Reproduce the forum thread about the Big Shot launcher in full, word for word.

▸ **DOCUMENT EXTRACT**:
* Start *

I got my Big Shot today and its pretty neat-o. I can't believe how easy it is to aim.

I lost my brand-new 10oz throwbag. I shot it perfectly only I need to finesse the pull I put behind it. It went perfectly through the limb I was aiming at, only it kept going another 75' or so and got hung up in the next tree. Har!  

Cool tool!


----------



## MasterBlaster (Nov 7, 2003)

Cool. A 14oz is the only bag I've got right now, and I bet the extra weight will reduce overshooting.
I thought I NEEDED a lighter bag, I see now I probably don't.  

I launched a golf ball almost straight up, that sucker went almost out of sight! It hit the concrete and bounced back up 100 feet.
Do they still sell Super Balls?


----------



## Kneejerk Bombas (Nov 7, 2003)

I launched a golf ball out of mine. It hit the arm of the Big Shot and came directly back at me and hit me square in the head. The ball bounced off my head and went about 300 yards farther onto the hood of a 2002 Jaguar.

* End *

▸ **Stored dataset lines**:
* Start *

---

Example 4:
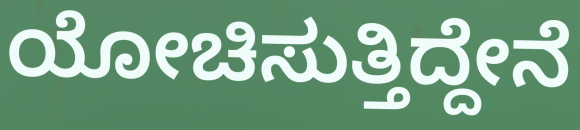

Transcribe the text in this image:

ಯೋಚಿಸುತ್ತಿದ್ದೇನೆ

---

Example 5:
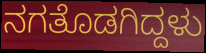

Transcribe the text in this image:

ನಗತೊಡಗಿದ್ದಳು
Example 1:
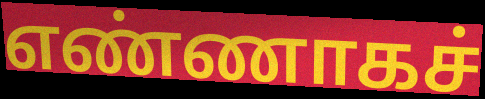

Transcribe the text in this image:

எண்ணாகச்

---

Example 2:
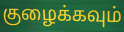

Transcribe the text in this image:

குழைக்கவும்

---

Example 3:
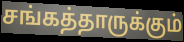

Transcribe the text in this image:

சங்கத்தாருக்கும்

* End *
* Start *

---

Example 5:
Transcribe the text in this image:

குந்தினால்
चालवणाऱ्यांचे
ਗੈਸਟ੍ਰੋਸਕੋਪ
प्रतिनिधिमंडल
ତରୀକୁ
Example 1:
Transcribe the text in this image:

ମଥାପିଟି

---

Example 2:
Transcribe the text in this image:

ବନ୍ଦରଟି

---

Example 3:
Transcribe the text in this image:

* End *

▸ **RESULT FOR THIS EXERCISE**:
I got my Big Shot today and its pretty neat-o. I can't believe how easy it is to aim.

I lost my brand-new 10oz throwbag. I shot it perfectly only I need to finesse the pull I put behind it. It went perfectly through the limb I was aiming at, only it kept going another 75' or so and got hung up in the next tree. Har!  

Cool tool!


----------



## MasterBlaster (Nov 7, 2003)

Cool. A 14oz is the only bag I've got right now, and I bet the extra weight will reduce overshooting.
I thought I NEEDED a lighter bag, I see now I probably don't.  

I launched a golf ball almost straight up, that sucker went almost out of sight! It hit the concrete and bounced back up 100 feet.
Do they still sell Super Balls?


----------



## Kneejerk Bombas (Nov 7, 2003)

I launched a golf ball out of mine. It hit the arm of the Big Shot and came directly back at me and hit me square in the head. The ball bounced off my head and went about 300 yards farther onto the hood of a 2002 Jaguar.